Problems to work on:
1. In the article on Labour's response to Brexit, what former post is Charles Clarke said to have held?
2. Duplicate the passage of the article on Labour's response to Brexit from "In a devastating" up to and including "it was not.".

Quoted text:
======

‘Craven’ Labour has given Tories free ride over Brexit, says party grandee

PUBLISHED: 12:49 03 March 2017 | UPDATED: 21:34 03 March 2017

Former Home Secretary Charles Clarke

Former Home Secretary Charles Clarke

Copyright: Archant 2015

In a devastating attack on his own party, former Labour minister Charles Clarke accuses the “incoherent” Opposition of colluding in a damaging version of Brexit

Labour’s confusion and incoherence in response to the EU referendum, eight months ago, has given the Conservatives a free ride.

It must not go on. Labour’s starting point should be to accept the referendum decision for what it was, and not for what it was not.

It was a narrow but clear vote to leave the EU. It was not a vote about how we should leave, or about what the UK’s new relationship with the EU should be.

From the Prime Minister’s speech last October at the Conservative Party conference she and her media cheerleaders have tried to bully the rest of us into accepting that their approach to Brexit is what people voted for last June.

======

Stored data
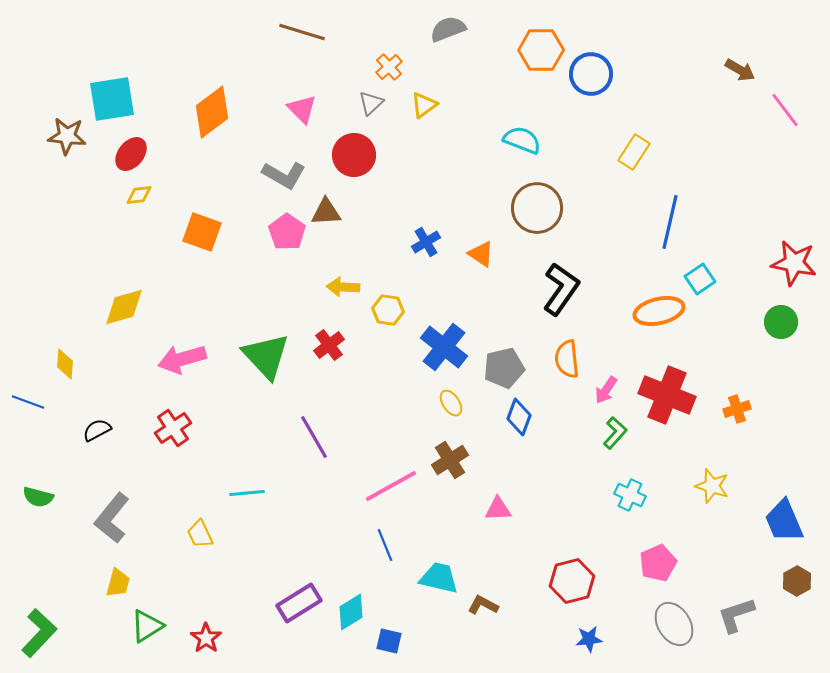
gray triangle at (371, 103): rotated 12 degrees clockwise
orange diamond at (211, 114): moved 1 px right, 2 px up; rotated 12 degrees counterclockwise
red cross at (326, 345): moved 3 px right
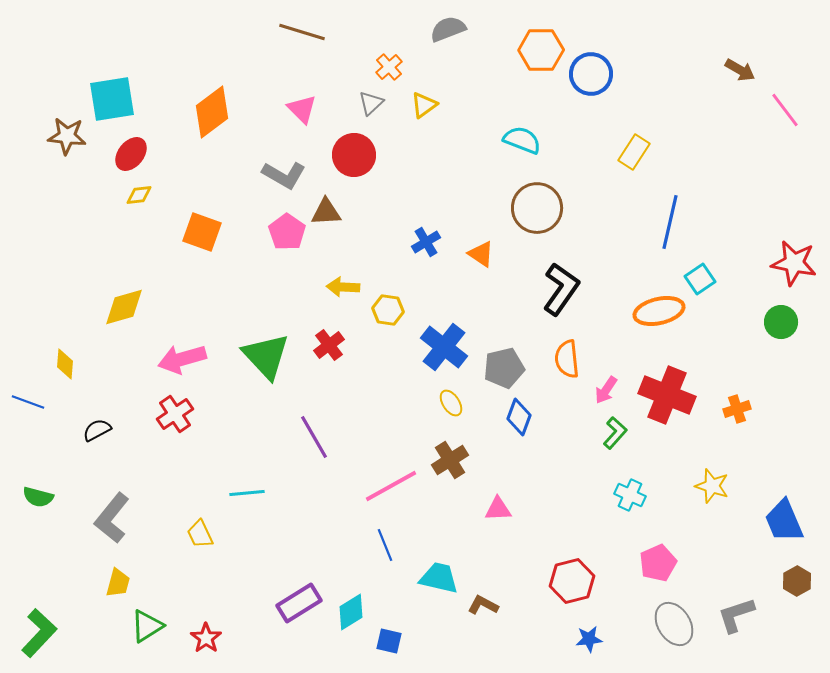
red cross at (173, 428): moved 2 px right, 14 px up
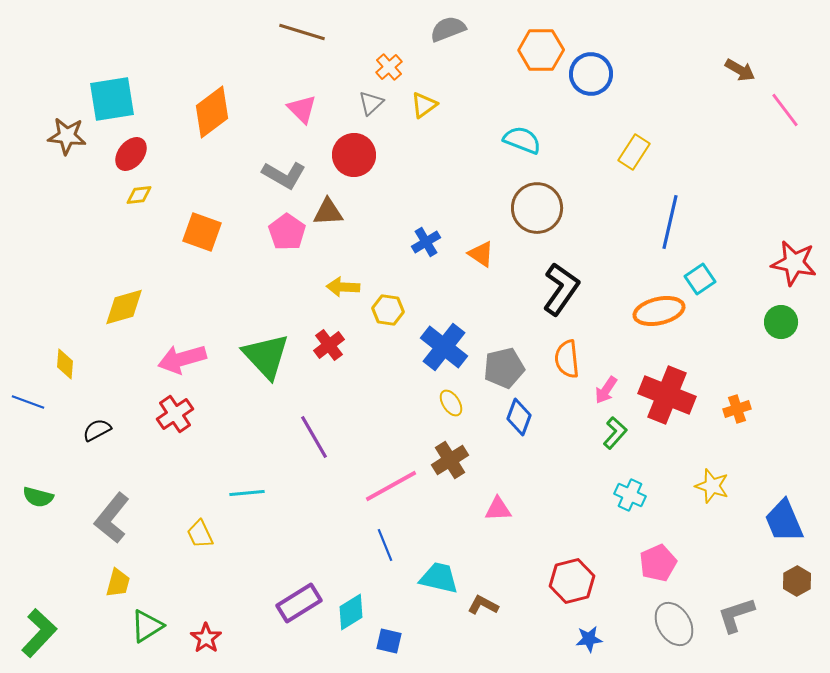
brown triangle at (326, 212): moved 2 px right
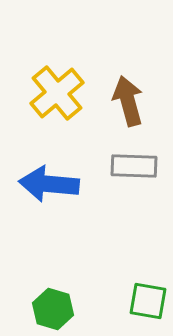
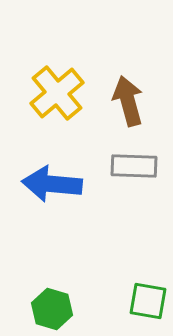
blue arrow: moved 3 px right
green hexagon: moved 1 px left
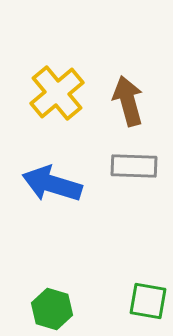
blue arrow: rotated 12 degrees clockwise
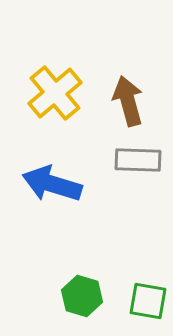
yellow cross: moved 2 px left
gray rectangle: moved 4 px right, 6 px up
green hexagon: moved 30 px right, 13 px up
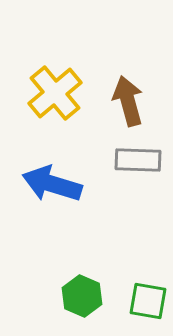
green hexagon: rotated 6 degrees clockwise
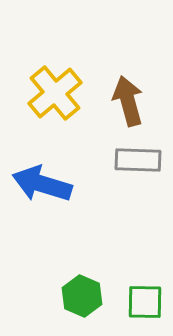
blue arrow: moved 10 px left
green square: moved 3 px left, 1 px down; rotated 9 degrees counterclockwise
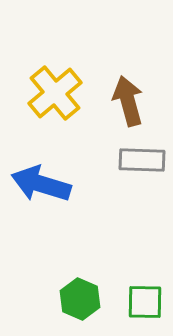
gray rectangle: moved 4 px right
blue arrow: moved 1 px left
green hexagon: moved 2 px left, 3 px down
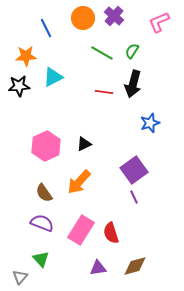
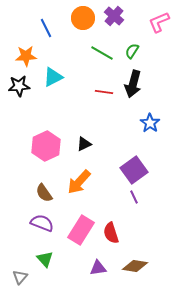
blue star: rotated 18 degrees counterclockwise
green triangle: moved 4 px right
brown diamond: rotated 25 degrees clockwise
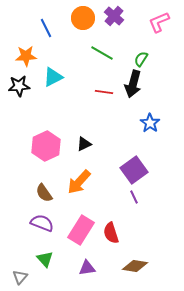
green semicircle: moved 9 px right, 8 px down
purple triangle: moved 11 px left
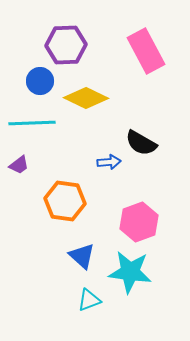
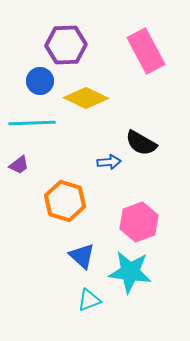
orange hexagon: rotated 9 degrees clockwise
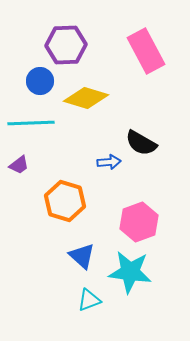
yellow diamond: rotated 9 degrees counterclockwise
cyan line: moved 1 px left
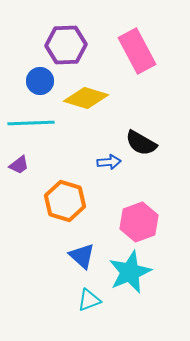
pink rectangle: moved 9 px left
cyan star: rotated 30 degrees counterclockwise
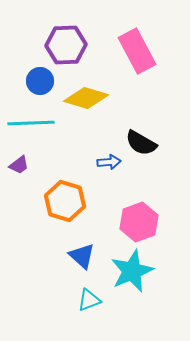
cyan star: moved 2 px right, 1 px up
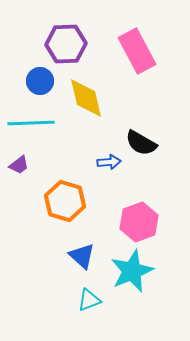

======

Final results:
1. Home Secretary.

2.
In a devastating attack on his own party, former Labour minister Charles Clarke accuses the “incoherent” Opposition of colluding in a damaging version of Brexit

Labour’s confusion and incoherence in response to the EU referendum, eight months ago, has given the Conservatives a free ride.

It must not go on. Labour’s starting point should be to accept the referendum decision for what it was, and not for what it was not.